■ **THE EXERCISE**
Please pull out each line in the entries below that contains the string "results", and copy those lines. Letter case matters.

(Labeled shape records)
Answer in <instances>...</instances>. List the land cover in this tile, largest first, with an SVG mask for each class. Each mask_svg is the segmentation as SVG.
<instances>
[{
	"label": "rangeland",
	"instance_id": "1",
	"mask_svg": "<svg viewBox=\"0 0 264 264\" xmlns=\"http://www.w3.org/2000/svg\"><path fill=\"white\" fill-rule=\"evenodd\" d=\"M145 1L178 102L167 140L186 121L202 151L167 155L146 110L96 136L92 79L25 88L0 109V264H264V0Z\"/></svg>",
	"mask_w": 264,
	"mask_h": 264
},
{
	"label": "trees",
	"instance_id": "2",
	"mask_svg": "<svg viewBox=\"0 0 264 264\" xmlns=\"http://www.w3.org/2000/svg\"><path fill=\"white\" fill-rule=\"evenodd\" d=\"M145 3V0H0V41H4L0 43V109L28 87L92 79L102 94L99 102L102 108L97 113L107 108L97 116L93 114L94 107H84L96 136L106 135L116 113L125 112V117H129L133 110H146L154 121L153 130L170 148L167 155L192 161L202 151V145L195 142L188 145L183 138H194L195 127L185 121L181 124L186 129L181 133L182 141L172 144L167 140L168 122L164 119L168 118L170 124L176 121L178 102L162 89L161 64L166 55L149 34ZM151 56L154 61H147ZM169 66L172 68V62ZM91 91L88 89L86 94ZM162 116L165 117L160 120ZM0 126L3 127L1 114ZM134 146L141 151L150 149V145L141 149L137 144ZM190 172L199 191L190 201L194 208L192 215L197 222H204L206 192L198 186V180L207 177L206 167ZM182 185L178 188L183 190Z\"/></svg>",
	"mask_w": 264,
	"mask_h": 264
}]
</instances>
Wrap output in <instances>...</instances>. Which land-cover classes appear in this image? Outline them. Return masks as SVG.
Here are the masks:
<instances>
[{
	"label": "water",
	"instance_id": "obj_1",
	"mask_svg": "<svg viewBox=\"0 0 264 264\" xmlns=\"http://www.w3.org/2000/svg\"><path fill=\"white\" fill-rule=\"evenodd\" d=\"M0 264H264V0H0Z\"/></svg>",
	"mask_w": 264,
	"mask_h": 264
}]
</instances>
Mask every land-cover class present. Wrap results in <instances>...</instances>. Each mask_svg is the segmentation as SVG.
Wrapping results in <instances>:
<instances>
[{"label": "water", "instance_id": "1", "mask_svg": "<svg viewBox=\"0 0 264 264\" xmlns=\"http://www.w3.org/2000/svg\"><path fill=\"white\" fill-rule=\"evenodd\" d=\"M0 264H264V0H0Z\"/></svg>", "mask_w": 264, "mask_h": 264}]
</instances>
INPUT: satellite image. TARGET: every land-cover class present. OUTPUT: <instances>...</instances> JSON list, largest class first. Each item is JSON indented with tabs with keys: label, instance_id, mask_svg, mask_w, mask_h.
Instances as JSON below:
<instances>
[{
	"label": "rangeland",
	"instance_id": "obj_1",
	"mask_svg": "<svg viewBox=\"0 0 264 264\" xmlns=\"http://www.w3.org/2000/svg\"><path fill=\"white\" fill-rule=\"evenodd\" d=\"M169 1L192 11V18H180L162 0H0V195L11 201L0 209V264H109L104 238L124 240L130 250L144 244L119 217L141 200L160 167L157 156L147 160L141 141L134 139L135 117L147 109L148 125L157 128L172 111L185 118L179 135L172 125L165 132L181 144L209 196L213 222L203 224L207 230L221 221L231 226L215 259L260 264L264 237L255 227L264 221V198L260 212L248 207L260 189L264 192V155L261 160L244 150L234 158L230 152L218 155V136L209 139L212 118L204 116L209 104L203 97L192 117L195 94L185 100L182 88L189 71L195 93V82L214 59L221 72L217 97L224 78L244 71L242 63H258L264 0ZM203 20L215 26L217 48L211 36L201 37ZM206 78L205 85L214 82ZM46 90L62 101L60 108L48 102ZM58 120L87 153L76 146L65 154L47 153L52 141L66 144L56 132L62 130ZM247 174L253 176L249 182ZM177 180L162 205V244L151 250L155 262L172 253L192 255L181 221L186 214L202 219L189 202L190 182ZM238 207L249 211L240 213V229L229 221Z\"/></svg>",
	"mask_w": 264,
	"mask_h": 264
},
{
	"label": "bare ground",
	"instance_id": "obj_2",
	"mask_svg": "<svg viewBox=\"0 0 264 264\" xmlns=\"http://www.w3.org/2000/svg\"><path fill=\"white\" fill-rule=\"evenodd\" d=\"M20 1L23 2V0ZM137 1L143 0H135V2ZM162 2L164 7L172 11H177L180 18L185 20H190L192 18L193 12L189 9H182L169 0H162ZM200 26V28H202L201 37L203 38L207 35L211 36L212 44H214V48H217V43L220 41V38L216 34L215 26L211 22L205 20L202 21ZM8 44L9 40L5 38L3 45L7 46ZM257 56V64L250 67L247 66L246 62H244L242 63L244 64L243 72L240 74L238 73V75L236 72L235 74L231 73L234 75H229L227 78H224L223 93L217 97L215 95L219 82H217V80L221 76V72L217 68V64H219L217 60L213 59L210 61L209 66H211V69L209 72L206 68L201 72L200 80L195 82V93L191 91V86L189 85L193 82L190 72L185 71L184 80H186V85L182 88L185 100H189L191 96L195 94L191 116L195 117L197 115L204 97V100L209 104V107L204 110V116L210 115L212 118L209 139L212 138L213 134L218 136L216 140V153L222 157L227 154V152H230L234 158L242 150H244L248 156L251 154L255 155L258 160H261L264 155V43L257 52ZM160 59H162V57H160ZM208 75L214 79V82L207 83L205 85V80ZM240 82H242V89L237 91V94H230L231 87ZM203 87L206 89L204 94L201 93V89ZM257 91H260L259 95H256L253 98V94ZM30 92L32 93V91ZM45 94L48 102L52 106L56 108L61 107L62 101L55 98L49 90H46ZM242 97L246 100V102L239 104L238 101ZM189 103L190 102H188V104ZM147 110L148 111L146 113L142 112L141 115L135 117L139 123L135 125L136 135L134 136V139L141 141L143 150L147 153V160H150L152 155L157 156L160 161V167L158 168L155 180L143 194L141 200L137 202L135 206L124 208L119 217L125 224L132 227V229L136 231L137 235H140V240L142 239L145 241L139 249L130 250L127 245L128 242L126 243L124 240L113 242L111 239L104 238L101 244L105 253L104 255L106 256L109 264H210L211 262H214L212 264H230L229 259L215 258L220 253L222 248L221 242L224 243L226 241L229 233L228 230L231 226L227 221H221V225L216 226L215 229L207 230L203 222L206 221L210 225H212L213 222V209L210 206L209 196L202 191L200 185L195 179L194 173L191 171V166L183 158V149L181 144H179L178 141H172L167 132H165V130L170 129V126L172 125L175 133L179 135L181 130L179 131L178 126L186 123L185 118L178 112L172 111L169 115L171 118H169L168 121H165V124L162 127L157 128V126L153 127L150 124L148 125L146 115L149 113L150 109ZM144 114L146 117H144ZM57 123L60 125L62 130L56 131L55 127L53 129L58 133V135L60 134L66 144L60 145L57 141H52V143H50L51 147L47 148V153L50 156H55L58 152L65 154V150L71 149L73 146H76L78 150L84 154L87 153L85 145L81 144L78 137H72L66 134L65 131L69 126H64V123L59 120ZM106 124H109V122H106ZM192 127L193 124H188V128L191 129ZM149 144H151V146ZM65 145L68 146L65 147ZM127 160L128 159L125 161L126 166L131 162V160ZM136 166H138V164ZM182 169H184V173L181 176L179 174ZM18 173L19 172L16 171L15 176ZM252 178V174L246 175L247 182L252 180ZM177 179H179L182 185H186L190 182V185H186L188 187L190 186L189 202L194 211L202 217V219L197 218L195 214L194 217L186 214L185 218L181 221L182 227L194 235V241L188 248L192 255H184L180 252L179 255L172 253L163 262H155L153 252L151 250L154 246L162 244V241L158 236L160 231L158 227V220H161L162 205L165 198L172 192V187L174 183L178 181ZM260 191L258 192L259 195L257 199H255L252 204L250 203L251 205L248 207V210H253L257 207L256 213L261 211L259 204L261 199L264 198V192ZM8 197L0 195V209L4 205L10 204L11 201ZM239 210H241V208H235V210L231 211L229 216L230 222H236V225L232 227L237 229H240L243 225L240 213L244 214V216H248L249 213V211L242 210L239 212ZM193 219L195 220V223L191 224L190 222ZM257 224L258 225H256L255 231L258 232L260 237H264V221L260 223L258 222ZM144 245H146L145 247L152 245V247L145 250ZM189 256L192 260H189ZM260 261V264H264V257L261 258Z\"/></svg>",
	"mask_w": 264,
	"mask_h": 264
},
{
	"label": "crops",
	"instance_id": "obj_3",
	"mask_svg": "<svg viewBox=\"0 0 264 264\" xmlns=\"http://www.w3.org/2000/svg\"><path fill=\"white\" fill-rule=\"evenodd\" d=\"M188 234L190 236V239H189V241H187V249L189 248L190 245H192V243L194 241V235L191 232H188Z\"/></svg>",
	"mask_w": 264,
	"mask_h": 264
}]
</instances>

...

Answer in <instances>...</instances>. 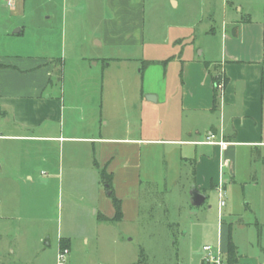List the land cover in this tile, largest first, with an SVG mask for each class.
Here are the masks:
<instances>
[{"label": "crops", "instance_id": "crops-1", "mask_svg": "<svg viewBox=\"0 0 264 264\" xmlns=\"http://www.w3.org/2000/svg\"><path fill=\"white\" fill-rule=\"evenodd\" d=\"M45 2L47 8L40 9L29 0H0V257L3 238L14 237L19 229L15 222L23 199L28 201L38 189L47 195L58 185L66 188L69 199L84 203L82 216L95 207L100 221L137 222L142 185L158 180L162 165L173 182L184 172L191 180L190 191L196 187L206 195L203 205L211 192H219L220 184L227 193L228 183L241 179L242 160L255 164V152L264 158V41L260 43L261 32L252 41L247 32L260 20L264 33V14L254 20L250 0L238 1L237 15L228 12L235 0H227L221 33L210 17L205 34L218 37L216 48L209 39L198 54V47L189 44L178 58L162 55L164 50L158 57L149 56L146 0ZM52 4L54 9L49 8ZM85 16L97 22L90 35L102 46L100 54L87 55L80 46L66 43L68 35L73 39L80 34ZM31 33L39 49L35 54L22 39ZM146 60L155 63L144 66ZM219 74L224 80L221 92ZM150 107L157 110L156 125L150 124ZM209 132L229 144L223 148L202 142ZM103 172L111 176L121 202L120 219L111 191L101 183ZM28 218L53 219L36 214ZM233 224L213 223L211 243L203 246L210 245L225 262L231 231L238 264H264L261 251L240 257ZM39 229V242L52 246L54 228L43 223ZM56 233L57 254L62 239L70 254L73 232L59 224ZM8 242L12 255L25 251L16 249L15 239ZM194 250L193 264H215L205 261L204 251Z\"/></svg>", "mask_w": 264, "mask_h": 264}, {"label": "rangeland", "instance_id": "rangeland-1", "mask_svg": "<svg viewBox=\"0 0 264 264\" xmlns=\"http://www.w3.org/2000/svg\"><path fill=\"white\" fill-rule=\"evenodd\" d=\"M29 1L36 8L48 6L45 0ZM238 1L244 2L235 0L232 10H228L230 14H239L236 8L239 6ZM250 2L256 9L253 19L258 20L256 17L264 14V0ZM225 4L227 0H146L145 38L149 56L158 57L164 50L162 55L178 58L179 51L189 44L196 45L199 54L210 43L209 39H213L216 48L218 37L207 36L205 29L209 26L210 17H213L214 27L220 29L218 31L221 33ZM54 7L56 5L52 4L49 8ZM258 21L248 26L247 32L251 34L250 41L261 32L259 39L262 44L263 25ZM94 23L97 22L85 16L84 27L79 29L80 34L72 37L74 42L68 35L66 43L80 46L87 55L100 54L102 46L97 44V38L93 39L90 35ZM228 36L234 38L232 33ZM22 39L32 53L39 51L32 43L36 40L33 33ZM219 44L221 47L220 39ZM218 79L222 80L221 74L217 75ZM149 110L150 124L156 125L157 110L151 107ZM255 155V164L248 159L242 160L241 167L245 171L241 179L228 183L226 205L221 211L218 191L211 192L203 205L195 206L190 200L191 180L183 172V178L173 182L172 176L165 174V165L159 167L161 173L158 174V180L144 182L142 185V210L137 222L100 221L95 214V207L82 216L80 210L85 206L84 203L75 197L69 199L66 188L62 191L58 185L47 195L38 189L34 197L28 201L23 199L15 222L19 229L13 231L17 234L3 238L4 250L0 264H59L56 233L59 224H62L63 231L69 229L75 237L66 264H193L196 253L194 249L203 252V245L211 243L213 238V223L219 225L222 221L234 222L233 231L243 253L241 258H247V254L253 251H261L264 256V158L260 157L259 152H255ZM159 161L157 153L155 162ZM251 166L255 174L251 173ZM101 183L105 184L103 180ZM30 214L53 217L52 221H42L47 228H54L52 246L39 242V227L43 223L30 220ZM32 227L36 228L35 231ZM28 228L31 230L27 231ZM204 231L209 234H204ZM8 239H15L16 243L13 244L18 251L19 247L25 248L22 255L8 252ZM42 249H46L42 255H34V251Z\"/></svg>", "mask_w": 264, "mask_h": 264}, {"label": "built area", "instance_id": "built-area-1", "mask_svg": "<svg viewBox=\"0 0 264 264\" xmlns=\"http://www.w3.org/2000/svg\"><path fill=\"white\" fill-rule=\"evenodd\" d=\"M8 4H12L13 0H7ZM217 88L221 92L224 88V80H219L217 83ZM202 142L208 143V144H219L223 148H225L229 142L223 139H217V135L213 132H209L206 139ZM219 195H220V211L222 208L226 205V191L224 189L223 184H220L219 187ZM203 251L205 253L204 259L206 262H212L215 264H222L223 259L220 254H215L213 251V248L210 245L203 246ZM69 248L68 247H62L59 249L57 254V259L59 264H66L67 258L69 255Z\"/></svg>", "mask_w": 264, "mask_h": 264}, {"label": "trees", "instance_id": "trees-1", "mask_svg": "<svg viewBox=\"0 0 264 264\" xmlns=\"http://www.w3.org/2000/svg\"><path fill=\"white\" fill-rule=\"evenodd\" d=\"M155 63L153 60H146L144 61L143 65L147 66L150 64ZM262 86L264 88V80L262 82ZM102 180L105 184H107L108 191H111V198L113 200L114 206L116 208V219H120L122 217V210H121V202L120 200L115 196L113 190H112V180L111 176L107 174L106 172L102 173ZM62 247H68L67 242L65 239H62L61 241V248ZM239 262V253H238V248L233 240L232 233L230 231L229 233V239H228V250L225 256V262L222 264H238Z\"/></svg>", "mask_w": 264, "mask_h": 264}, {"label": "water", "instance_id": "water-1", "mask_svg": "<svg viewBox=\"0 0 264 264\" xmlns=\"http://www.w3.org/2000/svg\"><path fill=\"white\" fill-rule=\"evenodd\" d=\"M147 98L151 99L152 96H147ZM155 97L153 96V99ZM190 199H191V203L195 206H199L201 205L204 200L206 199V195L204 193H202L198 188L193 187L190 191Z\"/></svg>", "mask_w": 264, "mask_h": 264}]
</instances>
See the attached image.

■ **TASK ANSWER**
Mask every land-cover class present. Wrap results in <instances>...</instances>. Each mask_svg is the segmentation as SVG.
Wrapping results in <instances>:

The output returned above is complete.